The best way to understand proper use of data and assessment is to look at an intricately designed course that makes use of it faultlessly. In other words, look at a Direct Instruction course. Within Expressive Writing, for example, there is a lot of data generated within each lesson, but it is not the teacher who makes use of it; it is the students. In other words, the students get the chance to self-correct when they find out during the ‘Check Your Work’ section of an activity that they have got some of it wrong. But there is no action for the teacher here, other than circulating and checking that the students are in fact self-correcting. There is no instruction in the DI script for the teacher to gather data about how many mistakes students have made and re-do the activity if there are too many. Evidently, the authors of the programme have judged that this is not a useful time for gathering that sort of data. The focus here is not on data-gathering but on repeated practice with rapid feedback.
The authors of Expressive Writing have judged that the time for gathering data about mastery and reteaching where necessary is not lesson by lesson, but at regular, well-spaced intervals. It is done through the mastery tests, which are every 10-15 lessons or so. It is at this point that the teacher makes decisions about what to reteach based on specifically identified gaps in student knowledge. These are the interim assessments of the programme. But they are not designed to look like any final assessment, such as American AP exams or English GCSEs. They don’t even look like the final mastery test at the end of Expressive Writing. Instead, these interim assessments are precisely designed to test the components of writing that the programme has taught up to that point.
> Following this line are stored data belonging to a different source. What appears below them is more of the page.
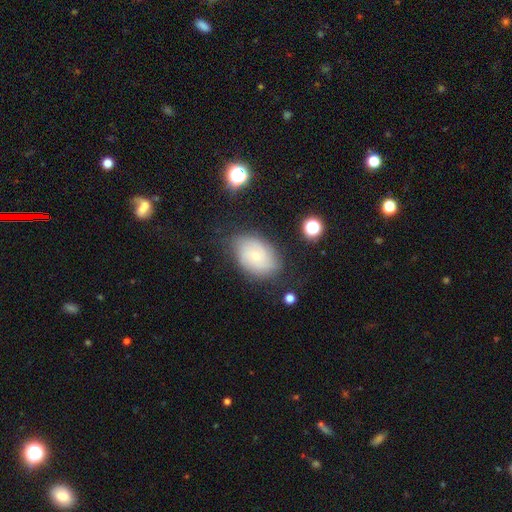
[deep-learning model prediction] Morphology: type=smooth (53%); roundness=in between (83%); merging=none (71%).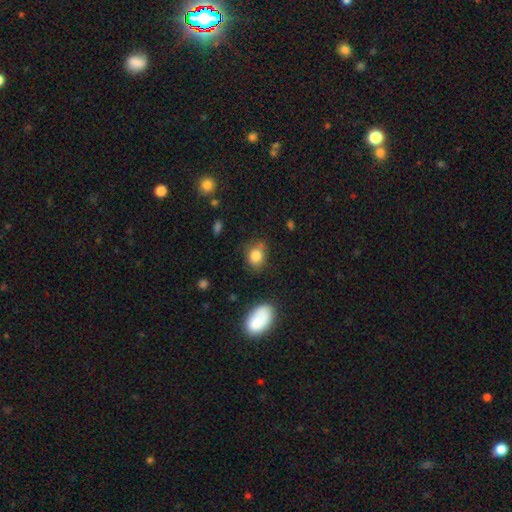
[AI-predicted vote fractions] Q: Smooth or featured?
A: smooth (82%); runner-up: star or artifact (10%)
Q: How rounded?
A: round (50%); runner-up: in between (48%)
Q: Merging?
A: none (67%); runner-up: minor disturbance (23%)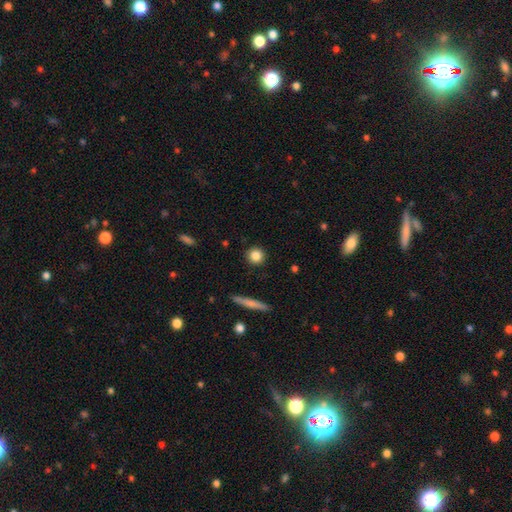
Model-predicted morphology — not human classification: smooth-or-featured: smooth: 84% | star or artifact: 9% | featured or disk: 8%
  how-rounded: round: 90% | in between: 8% | cigar-shaped: 2%
  merging: none: 90% | minor disturbance: 6% | major disturbance: 2% | merger: 1%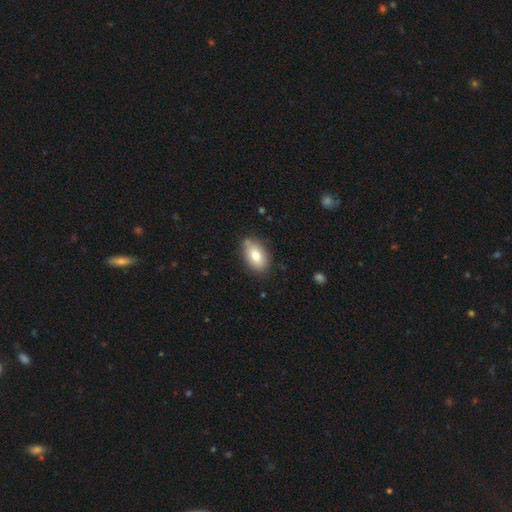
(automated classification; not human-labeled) A smooth galaxy with no disk features (77%) that is in between round and cigar-shaped (90%).

Vote fractions:
- Smooth or featured? smooth: 77% / featured or disk: 15% / star or artifact: 7%
- How rounded? in between: 90% / round: 8% / cigar-shaped: 2%
- Merging? none: 78% / minor disturbance: 16% / major disturbance: 3% / merger: 3%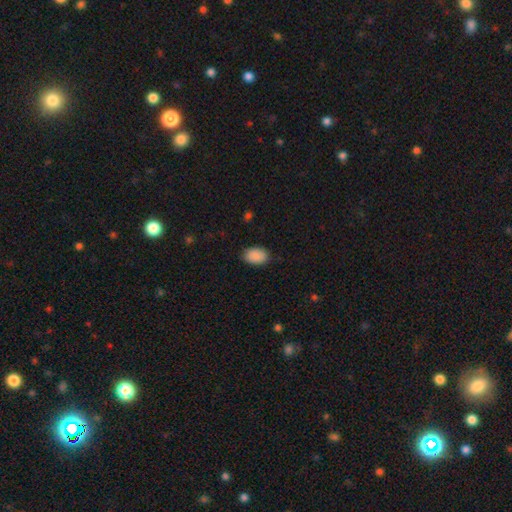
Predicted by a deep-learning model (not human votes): This is clearly a smooth galaxy (90%). How rounded: clearly in between (89%). Merging: clearly none (85%).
What we have here is a highly effective programme for improving the accuracy and effectiveness of students’ writing that looks nothing like an English Language GCSE or an American AP exam. But there is no doubt that it will help students do better in such exams, because it will mean that they are able to punctuate correctly and write clearly, keeping control of their tense. It will mean that they are able to lay out speech correctly. It will mean that they are able to structure their writing effectively into paragraphs. It is courses like this which are the best antidote to the tedious and ineffective method that has become so common in England and America, whereby teachers believe that the best way to improve performance in summative tests is by repeatedly doing mocked-up versions of such tests.
DI courses are also an excellent remedy for the idea that teachers have to be continually gathering data and acting on it in every lesson. When a course is well designed with repeated practice of multiple strands built into it, there is no need for this sort of frenetic data gathering. It may well be that some students are getting some things wrong some of the time, but instead of trying to act on that in the moment by adjusting our lesson plan on the fly, we should have a robustly designed programme of instruction which takes this into account by building in lots of practice along with rapid feedback and opportunities for student self-correction.
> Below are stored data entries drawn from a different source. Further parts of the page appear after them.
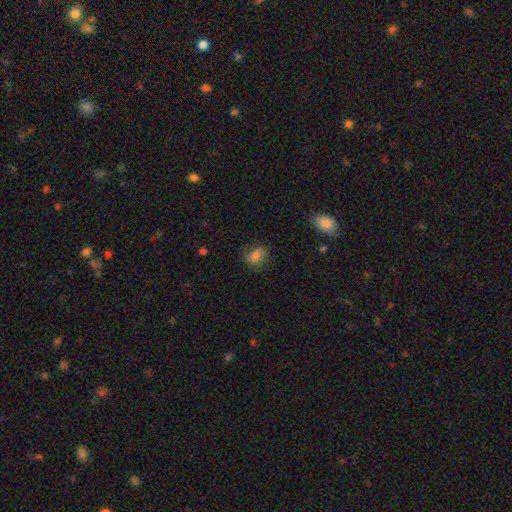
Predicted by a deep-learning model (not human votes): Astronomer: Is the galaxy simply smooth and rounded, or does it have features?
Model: smooth — 70%.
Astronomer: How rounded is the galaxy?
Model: in between — 52% (runner-up: round, 46%).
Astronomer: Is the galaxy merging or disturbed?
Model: none — 61%.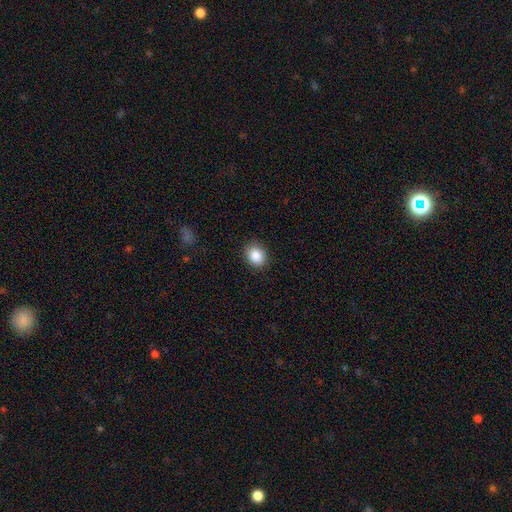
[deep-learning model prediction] smooth_or_featured: smooth (p=0.87) [alt: star or artifact p=0.09]
how_rounded: round (p=0.54) [alt: in between p=0.45]
merging: none (p=0.89) [alt: minor disturbance p=0.08]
And even when all students are getting everything right, that doesn’t necessarily mean it’s time to move on, because a well-designed programme of instruction will continue practice beyond this point in order to make things really stick through overlearning.
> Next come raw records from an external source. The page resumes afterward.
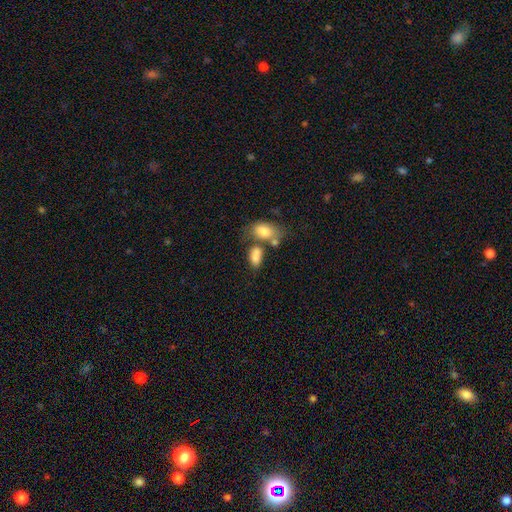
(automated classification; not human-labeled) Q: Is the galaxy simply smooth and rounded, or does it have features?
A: smooth — 79%.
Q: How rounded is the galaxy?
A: in between — 87%.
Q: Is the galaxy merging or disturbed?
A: merger — 43%.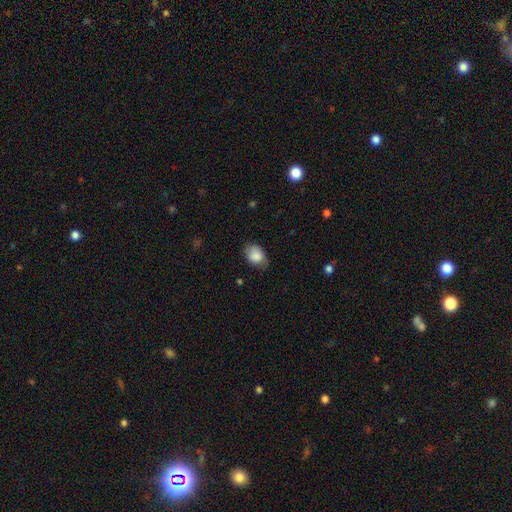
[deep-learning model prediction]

There are no DI programmes available for much of what we need to teach. For example, there is no DI English literature course. But we should be looking to DI as the gold standard for how to design our own programmes of instruction. Whatever question we have about designing instructional sequences — whether it is how often to assess, or how to design assessments, or how to analyse assessments, or how much practice students need — we will find answers if we carefully study the masters at work by considering how these things are done by the authors of DI programmes.